» **Exercise prompt**
In the copy, leave out the pictures and repeat all records exactly.

[Colored object listings]
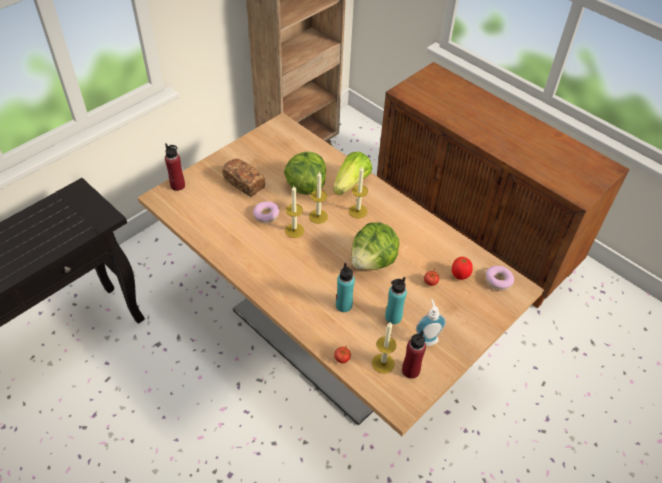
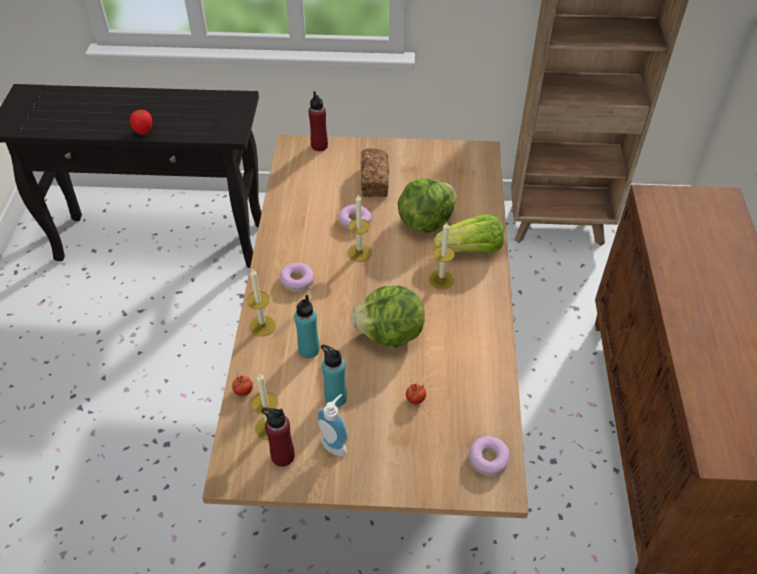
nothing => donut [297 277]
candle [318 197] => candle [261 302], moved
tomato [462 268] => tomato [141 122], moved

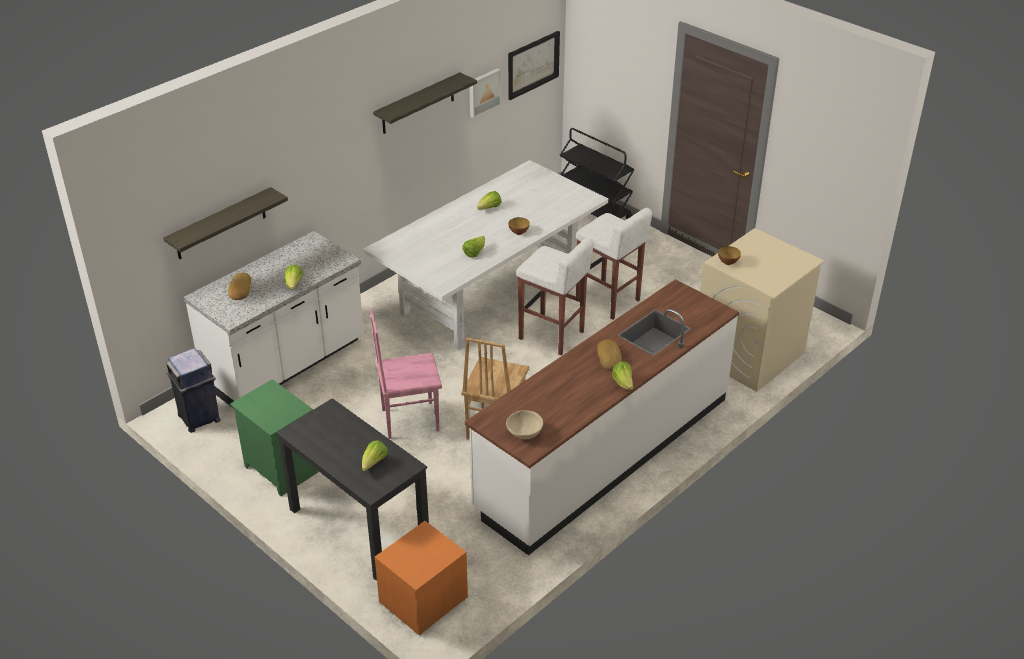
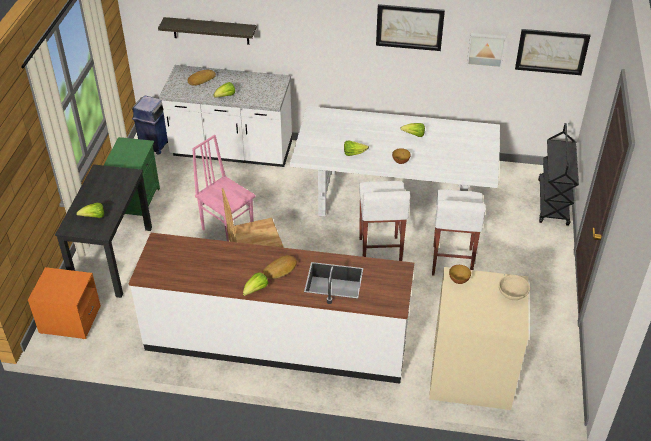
beige_bowl [524 424] => beige_bowl [514 287], moved
shelf [425 103] => picture [410 27]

» **Answer section**
nothing => donut [297 277]
candle [318 197] => candle [261 302], moved
tomato [462 268] => tomato [141 122], moved

beige_bowl [524 424] => beige_bowl [514 287], moved
shelf [425 103] => picture [410 27]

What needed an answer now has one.